Following Leiris’s retirement from the Musée de l’Homme in 1971, the museum became an oddity once more, widely viewed as little more than an old-fashioned cabinet of curiosities. After Leiris’s death in 1990, the museum was pillaged to feed the new Quai Branly Museum in Paris, with 300,000 exhibits removed on presidential orders. Shocked and deflated, the Musée de l’Homme staff endured a six-year period of closure before a €92 million revamp allowed the space to reopen in October 2015 — stripped of most of its finest artifacts, but with an innovative approach to how the history of anthropology itself can be staged to the public. To avoid overlap with the Quai Branly, the new Musée de l’Homme positions itself as neither a museum of civilizations nor of prehistory, aiming instead to shed light on the breadth of human diversity. The permanent collection features a history trail that presents the relationship of the museum with the French resistance during World War II, the work of pre-eminent ethnographic filmmaker Jean Rouch and the architectural evolution of the museum itself. The inaugural temporary exhibition, ‘Chronique d’une renaissance’ (Chronicles of a Rebirth) invited visitors to explore new pathways in anthropological research, such as field recordings of diverse musical traditions, and featured a series of installations by artist Pascale Marthine Tayou exploring how diverse African artistic traditions were conflated into the art nègre that came to captivate Brâncuși, Picasso — and Leiris.

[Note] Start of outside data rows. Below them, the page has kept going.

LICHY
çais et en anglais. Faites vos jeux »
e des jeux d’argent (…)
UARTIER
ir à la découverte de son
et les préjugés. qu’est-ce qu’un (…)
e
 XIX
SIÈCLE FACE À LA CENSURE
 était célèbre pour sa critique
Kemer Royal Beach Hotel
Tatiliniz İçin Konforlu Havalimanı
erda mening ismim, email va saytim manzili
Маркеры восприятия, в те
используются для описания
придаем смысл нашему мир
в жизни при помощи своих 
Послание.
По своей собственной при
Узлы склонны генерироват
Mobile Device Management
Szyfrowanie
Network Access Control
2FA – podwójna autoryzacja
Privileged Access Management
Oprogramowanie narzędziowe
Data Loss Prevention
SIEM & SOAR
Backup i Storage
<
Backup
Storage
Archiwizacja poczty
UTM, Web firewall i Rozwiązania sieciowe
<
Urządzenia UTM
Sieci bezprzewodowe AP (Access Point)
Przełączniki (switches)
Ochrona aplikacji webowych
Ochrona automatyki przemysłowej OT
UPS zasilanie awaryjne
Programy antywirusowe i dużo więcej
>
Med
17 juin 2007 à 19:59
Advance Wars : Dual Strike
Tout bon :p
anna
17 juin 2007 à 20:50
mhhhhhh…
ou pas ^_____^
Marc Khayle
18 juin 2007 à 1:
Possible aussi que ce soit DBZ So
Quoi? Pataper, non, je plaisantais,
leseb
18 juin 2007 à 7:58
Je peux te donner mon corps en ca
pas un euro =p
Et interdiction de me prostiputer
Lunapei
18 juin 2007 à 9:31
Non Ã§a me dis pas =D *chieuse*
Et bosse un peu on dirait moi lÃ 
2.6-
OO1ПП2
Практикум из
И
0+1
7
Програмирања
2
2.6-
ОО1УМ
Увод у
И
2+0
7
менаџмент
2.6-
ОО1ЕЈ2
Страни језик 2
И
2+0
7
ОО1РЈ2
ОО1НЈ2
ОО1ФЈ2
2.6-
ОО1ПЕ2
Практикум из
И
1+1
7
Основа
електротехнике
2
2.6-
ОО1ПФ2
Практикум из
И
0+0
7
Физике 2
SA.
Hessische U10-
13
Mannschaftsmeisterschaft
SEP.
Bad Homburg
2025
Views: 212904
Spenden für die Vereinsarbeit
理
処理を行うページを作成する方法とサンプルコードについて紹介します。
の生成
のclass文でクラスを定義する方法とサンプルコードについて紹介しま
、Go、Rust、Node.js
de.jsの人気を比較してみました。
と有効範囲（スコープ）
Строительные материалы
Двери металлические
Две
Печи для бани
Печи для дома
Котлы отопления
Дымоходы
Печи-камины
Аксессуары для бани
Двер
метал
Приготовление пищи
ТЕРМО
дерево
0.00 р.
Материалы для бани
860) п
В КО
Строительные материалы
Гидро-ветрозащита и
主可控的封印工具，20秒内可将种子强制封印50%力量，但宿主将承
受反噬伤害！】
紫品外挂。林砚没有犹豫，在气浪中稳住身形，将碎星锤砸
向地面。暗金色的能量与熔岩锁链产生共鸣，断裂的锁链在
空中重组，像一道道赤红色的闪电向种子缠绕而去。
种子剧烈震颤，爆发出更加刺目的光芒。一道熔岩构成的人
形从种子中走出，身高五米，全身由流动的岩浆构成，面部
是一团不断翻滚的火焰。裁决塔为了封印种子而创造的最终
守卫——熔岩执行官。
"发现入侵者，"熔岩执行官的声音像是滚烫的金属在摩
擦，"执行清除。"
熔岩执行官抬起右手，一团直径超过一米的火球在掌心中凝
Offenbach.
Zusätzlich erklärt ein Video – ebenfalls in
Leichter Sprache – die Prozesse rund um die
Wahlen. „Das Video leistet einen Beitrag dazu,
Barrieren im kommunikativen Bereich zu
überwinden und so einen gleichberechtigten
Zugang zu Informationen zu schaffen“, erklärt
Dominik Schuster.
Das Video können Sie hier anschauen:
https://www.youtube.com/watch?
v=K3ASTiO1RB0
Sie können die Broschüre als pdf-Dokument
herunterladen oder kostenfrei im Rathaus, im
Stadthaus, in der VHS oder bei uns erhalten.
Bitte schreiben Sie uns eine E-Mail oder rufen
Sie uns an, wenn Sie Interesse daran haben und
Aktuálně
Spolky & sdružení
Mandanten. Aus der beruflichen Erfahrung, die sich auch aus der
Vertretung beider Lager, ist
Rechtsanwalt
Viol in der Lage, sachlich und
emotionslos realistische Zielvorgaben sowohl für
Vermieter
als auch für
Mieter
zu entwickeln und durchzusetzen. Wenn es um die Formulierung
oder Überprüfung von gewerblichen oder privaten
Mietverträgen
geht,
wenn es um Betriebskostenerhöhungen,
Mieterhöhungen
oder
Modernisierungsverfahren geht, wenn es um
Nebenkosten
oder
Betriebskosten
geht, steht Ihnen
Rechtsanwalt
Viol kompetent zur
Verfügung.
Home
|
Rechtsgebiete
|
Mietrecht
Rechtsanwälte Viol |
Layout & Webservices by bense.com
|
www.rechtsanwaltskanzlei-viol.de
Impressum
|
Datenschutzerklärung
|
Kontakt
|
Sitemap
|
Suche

In Leiris’s youth, the avant-garde and anthropology developed and refined their methods in tandem. Today, anthropology has shifted its focus to an examination of material culture, globalization and the experience of an interconnected world. A number of artists such as Mathieu K. Abonnenc — whose film Secteur IX B (2015) is a response to the legacy of the Mission Dakar-Djibouti — Kader Attia, Camille Henrot, as well as Karen Mirza and Brad Butler, frequently explore the place of anthropological research in contemporary practice. For these artists, the place of ethnography as a research method delves deeper than mere superficial affinities between disciplines. Contemporary artists and anthropologists have a lot to reveal to one another about the entangled life stories of objects, urban space and the infrastructures that govern our world, just as the work of Leiris exposed the conflicted position of the self in the pursuit of an impossible objectivity.

Timothy P. A. Cooper is a researcher and essayist. He lives in London, UK.